I recently updated my DataFrames.jl package and noticed the following deprecation warning when doing df[:a]:

Warning: `getindex(df::DataFrame, col_ind::ColumnIndex)` is deprecated, use `df[!, col_ind]` instead.

I understand that I need to start doing the above as df[:, :a] or df[!, :a] but is there a difference between these? If not, what’s the purpose of having the two different syntaxes?

1 Like

First make a copy, second is a view, no?

That sounds like it’s probably right, but I don’t know how to check :slightly_smiling_face:

I think this might show that you are right:

using DataFrames

df = DataFrame([collect(1:10), collect(11:20)], [:a, :b])

julia> df[:, :a] === df[:, :a]

julia> df[!, :a] === df[!, :a]

In the first case, it returns false because separate copies are made while in the second case, it returns true because it’s simply referring to the same column in the same data frame…??

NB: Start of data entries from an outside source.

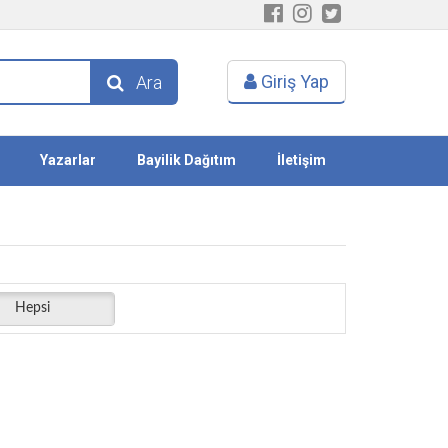
Giriş Yap
Ara
Yazarlar
Bayilik Dağıtım
İletişim
Hepsi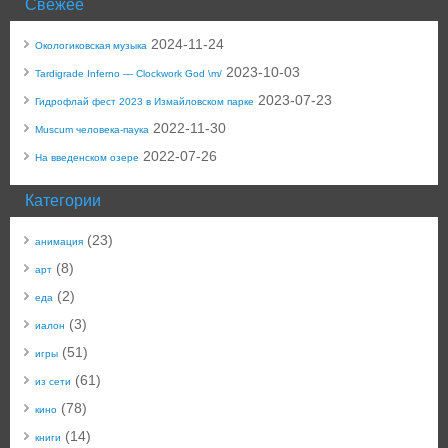
Свежее
2024-11-24
Окологиковская музыка
2023-10-03
Tardigrade Inferno — Clockwork God \m/
2023-07-23
Гидрофлай фест 2023 в Измайловском парке
2022-11-30
Muscum человека-паука
2022-07-26
На введенском озере
Категории
(23)
анимация
(8)
арт
(2)
еда
(3)
иалон
(51)
игры
(61)
из сети
(78)
кино
(14)
книги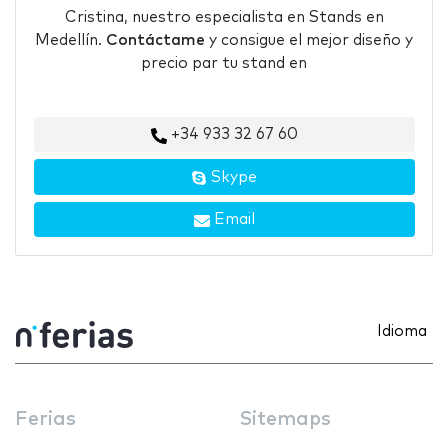
Cristina, nuestro especialista en Stands en
Medellín.
Contáctame
y consigue el mejor diseño y
precio par tu stand en
+34 933 32 67 60
Skype
Email
Idioma
Ferias
Sitemaps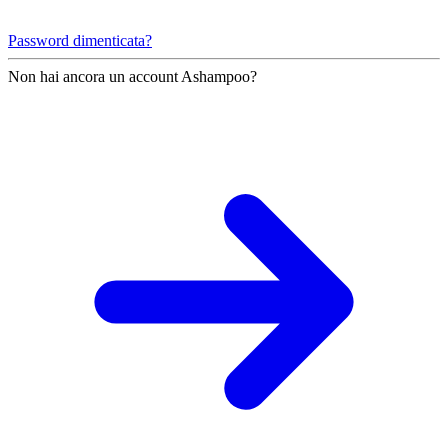
Password dimenticata?
Non hai ancora un account Ashampoo?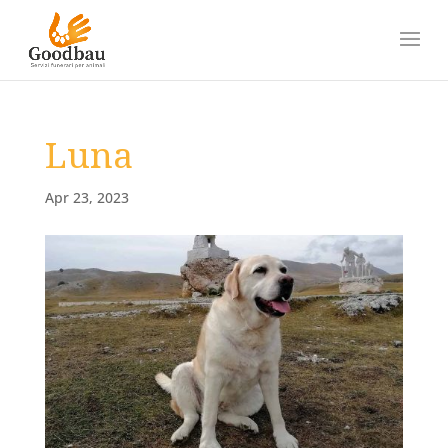
Luna
Apr 23, 2023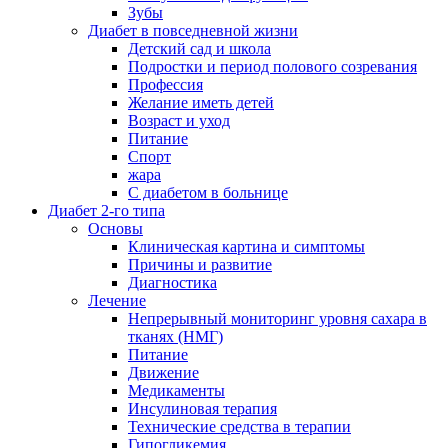
Зубы
Диабет в повседневной жизни
Детский сад и школа
Подростки и период полового созревания
Профессия
Желание иметь детей
Возраст и уход
Питание
Спорт
жара
С диабетом в больнице
Диабет 2-го типа
Основы
Клиническая картина и симптомы
Причины и развитие
Диагностика
Лечение
Непрерывный мониторинг уровня сахара в
тканях (НМГ)
Питание
Движение
Медикаменты
Инсулиновая терапия
Технические средства в терапии
Гипогликемия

Indeed. You can also use @time and look for allocations.

julia> @time df[:, :x1];
  0.000004 seconds (5 allocations: 256 bytes)

julia> @time df[!, :x1];
  0.000003 seconds (4 allocations: 160 bytes)

or use BenchmarkTools:

julia> using BenchmarkTools

julia> @btime df[:, :x1];
  57.682 ns (1 allocation: 96 bytes)

julia> @btime df[!, :x1];
  28.213 ns (0 allocations: 0 bytes)
1 Like

It is also explained here

1 Like

I didn’t even realize that you can just do df.a :laughing: That’s so much nicer than df[!, :a]

1 Like

Note, this works for everything except assigning a single value to a non-existent column. That is:

julia> df = DataFrame(a=rand(10));

julia> df.b = rand(10);

julia> df.c = ["blah" for _ in 1:10];

julia> df.c .= "foo";

julia> df.d .= "bar";
ERROR: ArgumentError: column name :d not found in the data frame; existing most similar names are: :a, :b and :c
 [1] getindex(::DataFrame, ::typeof(!), ::Symbol) at /Users/ksb/.julia/packages/DataFrames/XuYBH/src/other/index.jl:241
 [2] getproperty(::DataFrame, ::Symbol) at /Users/ksb/.julia/packages/DataFrames/XuYBH/src/abstractdataframe/abstractdataframe.jl:219
 [3] top-level scope at REPL[6]:1